Convierte todas las páginas a HTML.

`toPlainText(pageIndex) -> string`

Convierte una sola página a texto plano.

`toPlainTextAll() -> string`

Convierte todas las páginas a texto plano.

Ida y vuelta con Office

toDocxBytes() -> Uint8Array   // Export the document as a DOCX file
toPptxBytes() -> Uint8Array   // Export the document as a PPTX file
toXlsxBytes() -> Uint8Array   // Export the document as an XLSX file

Búsqueda

`search(pattern, caseInsensitive?, literal?, wholeWord?, maxResults?) -> Array`

Busca texto en todas las páginas.

Parámetro	Tipo	Por defecto	Descripción
`pattern`	`string`	–	Patrón de búsqueda (cadena o regex)
`caseInsensitive`	`boolean`	`false`	Búsqueda sin distinción de mayúsculas
`literal`	`boolean`	`false`	Tratar el patrón como cadena literal
`wholeWord`	`boolean`	`false`	Coincidir solo palabras completas
`maxResults`	`number`	`0`	Máximo de resultados (0 = sin límite)
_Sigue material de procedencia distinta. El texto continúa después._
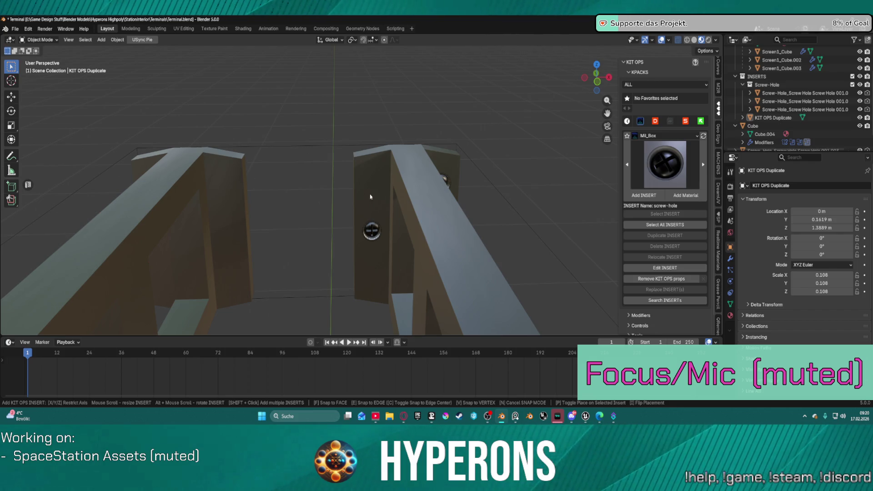
click(370, 212)
key(g)
key(z)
Devuelve: un array de objetos con los campos:

Campo	Tipo	Descripción
`page`	`number`	Número de página
`text`	`string`	Texto coincidente
`bbox`	`object`	Caja delimitadora
`startIndex`	`number`	Índice de inicio en el texto de la página
`endIndex`	`number`	Índice de fin en el texto de la página

`searchPage(pageIndex, pattern, caseInsensitive?, literal?, wholeWord?, maxResults?) -> Array`

Busca texto dentro de una sola página.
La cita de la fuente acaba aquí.